If a CFC or a PFIC is owned by a foreign nongrantor trust, US tax laws may attribute ownership of shares of the foreign corporation to a US beneficiary. The result may be that the US beneficiary is subject to US tax based upon activity occurring at the level of the foreign corporation or the trust, even if she did not receive a distribution from the trust.
Identification of these issues is key. If there is a foreign grantor trust there will be deferral of any CFC or PFIC issues during the grantor’s lifetime, but there should be an exit strategy in place so that there are no surprises upon the death of the foreign grantor.
4. Failure to plan for the death of the foreign grantor
Ideally, a foreign grantor trust will be drafted to provide for a step-up in basis for the assets of the trust to fair market value upon the death of the foreign grantor. There are specific provisions in the US Internal Revenue Code that permit a step-up in basis of foreign situs assets held in a foreign trust. The foreign grantor must have the power to direct trust income. This power should be coupled with either a power to revoke the trust or the power to alter, amend or terminate the trust. Matching the power to revoke the trust with foreign grantor trust status is relatively simple since a power to revoke is one of the tests for foreign grantor trust status. Matching a power to alter, amend or terminate with a trust where only the grantor or the grantor’s spouse may be a beneficiary is much more difficult. These provisions are often overlooked in foreign grantor trusts.
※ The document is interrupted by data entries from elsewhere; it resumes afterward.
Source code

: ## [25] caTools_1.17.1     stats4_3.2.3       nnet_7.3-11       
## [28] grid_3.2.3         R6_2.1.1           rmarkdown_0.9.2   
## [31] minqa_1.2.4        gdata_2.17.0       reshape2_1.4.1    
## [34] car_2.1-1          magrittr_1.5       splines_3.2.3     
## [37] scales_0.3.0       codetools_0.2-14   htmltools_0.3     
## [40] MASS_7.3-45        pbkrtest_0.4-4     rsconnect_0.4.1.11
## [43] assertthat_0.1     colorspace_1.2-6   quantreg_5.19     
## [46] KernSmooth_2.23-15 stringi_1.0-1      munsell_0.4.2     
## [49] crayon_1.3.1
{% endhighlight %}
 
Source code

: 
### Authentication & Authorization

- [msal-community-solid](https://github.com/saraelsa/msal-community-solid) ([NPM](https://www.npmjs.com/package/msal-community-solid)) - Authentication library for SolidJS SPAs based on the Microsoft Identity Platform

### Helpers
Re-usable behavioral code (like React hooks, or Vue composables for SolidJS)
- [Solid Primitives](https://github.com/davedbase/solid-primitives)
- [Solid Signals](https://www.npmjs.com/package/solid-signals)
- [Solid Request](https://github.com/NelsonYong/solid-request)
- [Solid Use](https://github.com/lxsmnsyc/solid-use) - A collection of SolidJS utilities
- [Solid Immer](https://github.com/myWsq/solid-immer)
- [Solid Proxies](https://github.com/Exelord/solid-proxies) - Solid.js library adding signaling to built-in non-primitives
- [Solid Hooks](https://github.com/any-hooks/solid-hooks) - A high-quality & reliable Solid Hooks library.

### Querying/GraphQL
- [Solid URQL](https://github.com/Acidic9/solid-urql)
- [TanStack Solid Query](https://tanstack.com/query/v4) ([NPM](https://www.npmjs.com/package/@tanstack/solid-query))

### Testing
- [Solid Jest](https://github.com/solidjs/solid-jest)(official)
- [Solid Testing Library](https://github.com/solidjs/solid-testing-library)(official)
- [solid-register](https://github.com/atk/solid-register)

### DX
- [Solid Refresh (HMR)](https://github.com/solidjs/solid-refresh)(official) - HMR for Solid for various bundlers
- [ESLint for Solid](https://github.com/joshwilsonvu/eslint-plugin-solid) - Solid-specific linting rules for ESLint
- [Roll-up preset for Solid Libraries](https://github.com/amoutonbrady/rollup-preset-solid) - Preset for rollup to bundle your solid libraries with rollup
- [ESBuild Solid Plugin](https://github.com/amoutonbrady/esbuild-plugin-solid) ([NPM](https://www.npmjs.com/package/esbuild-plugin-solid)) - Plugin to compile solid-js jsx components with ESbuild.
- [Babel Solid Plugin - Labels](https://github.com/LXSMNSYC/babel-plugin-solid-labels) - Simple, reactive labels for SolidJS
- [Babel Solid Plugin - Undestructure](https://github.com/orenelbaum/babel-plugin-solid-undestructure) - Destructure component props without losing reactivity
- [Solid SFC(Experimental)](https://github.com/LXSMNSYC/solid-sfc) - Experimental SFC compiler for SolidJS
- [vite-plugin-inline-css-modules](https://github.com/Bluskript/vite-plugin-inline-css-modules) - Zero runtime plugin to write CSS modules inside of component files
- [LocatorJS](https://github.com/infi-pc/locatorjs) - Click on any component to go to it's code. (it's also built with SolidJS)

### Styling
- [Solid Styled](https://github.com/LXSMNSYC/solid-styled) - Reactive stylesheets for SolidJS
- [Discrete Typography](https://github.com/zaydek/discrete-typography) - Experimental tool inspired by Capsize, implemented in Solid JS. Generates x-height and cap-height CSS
5. Failure to plan for the incapacity of the foreign grantor
Foreign grantor trust status is extremely valuable for any foreign trust with US beneficiaries. Another point often missed in the drafting of the trust instrument is to allow foreign grantor trust status to continue upon the incapacity of the grantor. There are different mechanisms for achieving the continuation of the foreign grantor trust status depending on whether the trust is revocable or not, but it is an important point that should be addressed in the trust document.
It is critical for a foreign trust company to address all of these issues when acquiring a new inventory of trusts by having an experienced US tax attorney review each trust in the inventory. In this review, the attorney should determine on a case-by-case basis the status for US tax purposes of each trust, as well as highlighting any potential problems, pitfalls or ambiguities for US tax purposes that should be addressed and resolved.